■ MATERIAL FOR THIS EXERCISE:
# # # #

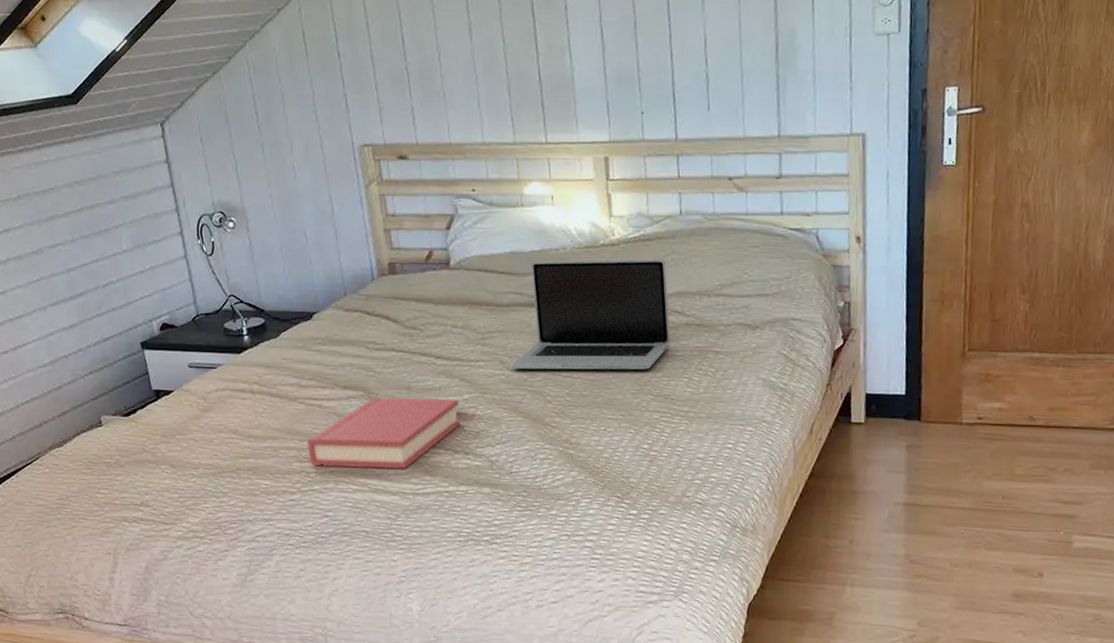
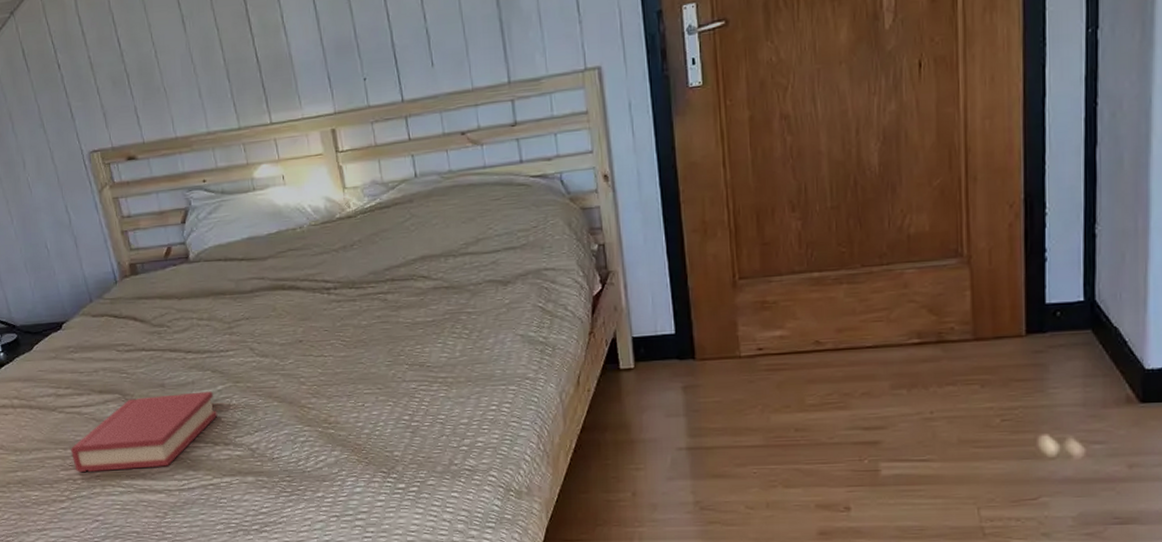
laptop: present [510,258,671,370] -> none [260,224,420,355]

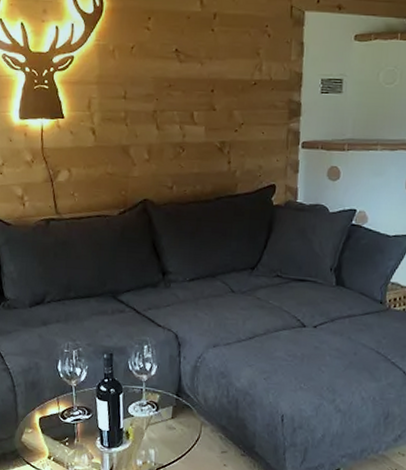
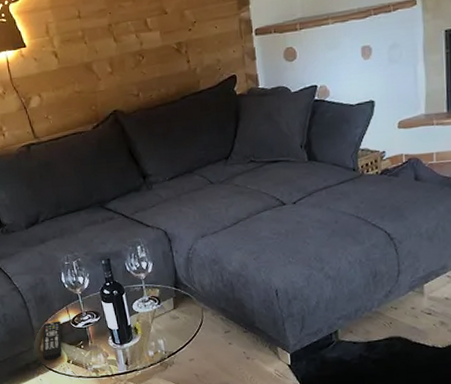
remote control: none [23,411,48,454] -> present [42,321,63,361]

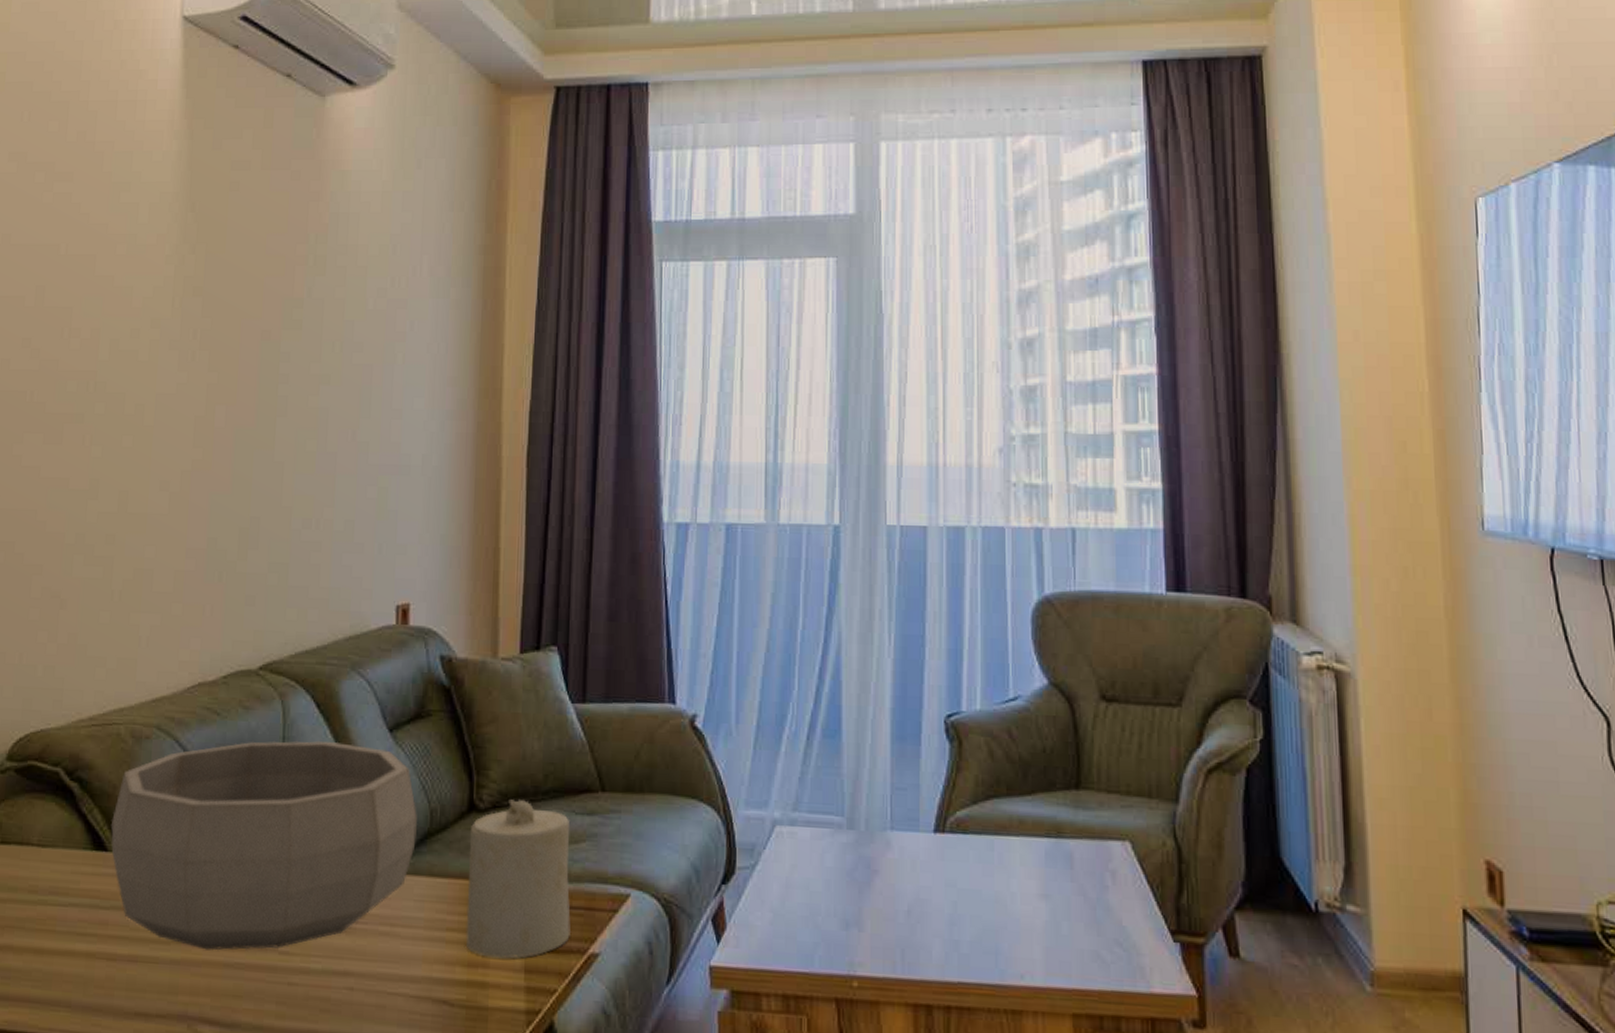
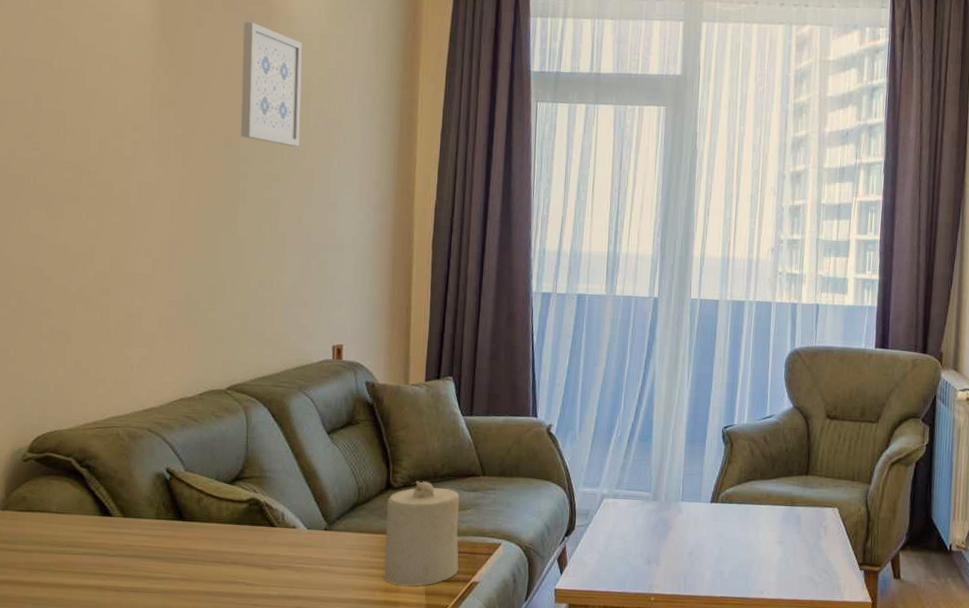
decorative bowl: present [110,740,418,951] -> none [114,440,349,584]
wall art: none [282,182,359,338] -> present [241,22,302,147]

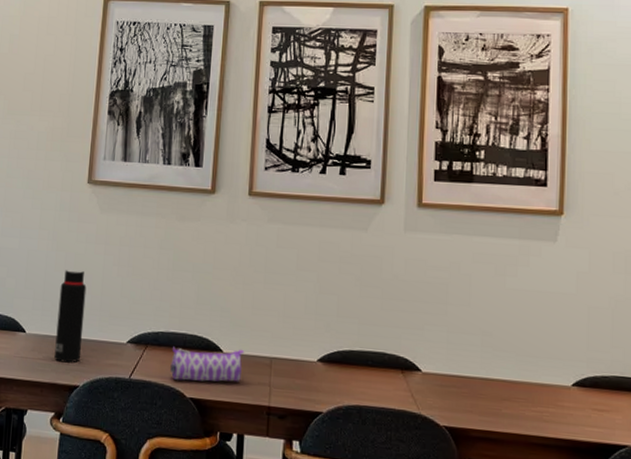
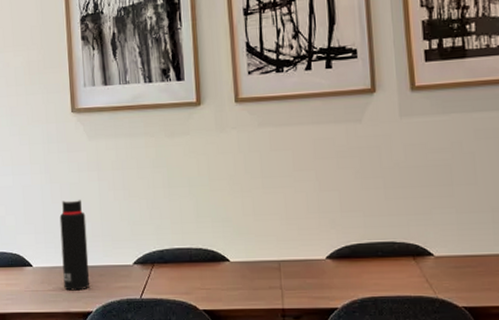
pencil case: present [170,346,245,382] -> none [178,256,252,294]

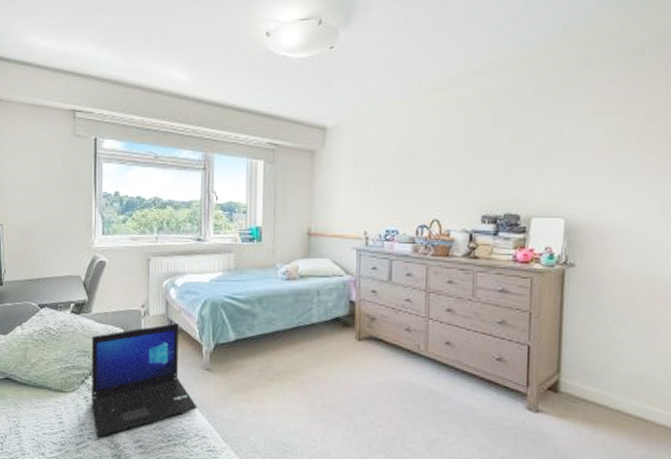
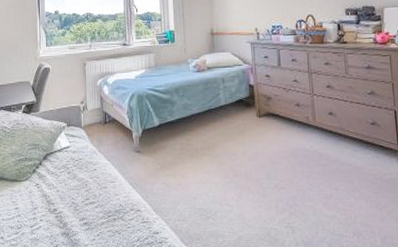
laptop: present [90,323,198,438] -> none [41,115,132,219]

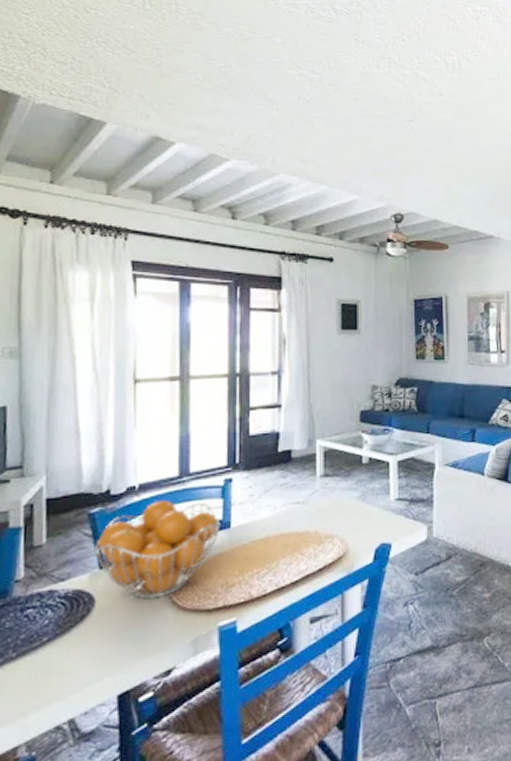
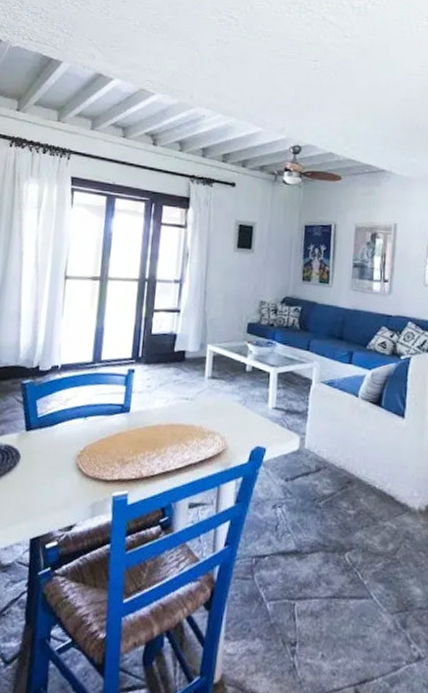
fruit basket: present [94,499,221,600] -> none [23,380,122,463]

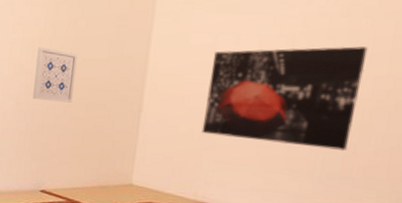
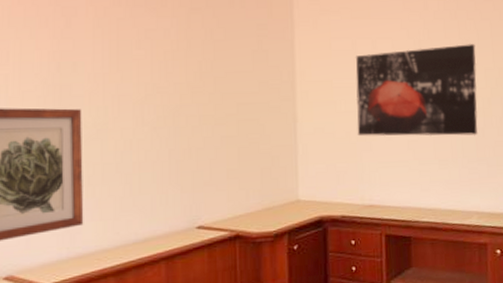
wall art: present [32,47,78,103] -> none [172,62,221,122]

# # # #

■ YOUR OBJECTIVE:
What is needed is a verbatim copy of the entries, leaving out any pictures.

■ SOLUTION TO THIS PROBLEM:
laptop: present [510,258,671,370] -> none [260,224,420,355]

remote control: none [23,411,48,454] -> present [42,321,63,361]

decorative bowl: present [110,740,418,951] -> none [114,440,349,584]
wall art: none [282,182,359,338] -> present [241,22,302,147]

pencil case: present [170,346,245,382] -> none [178,256,252,294]

laptop: present [90,323,198,438] -> none [41,115,132,219]

fruit basket: present [94,499,221,600] -> none [23,380,122,463]

wall art: present [32,47,78,103] -> none [172,62,221,122]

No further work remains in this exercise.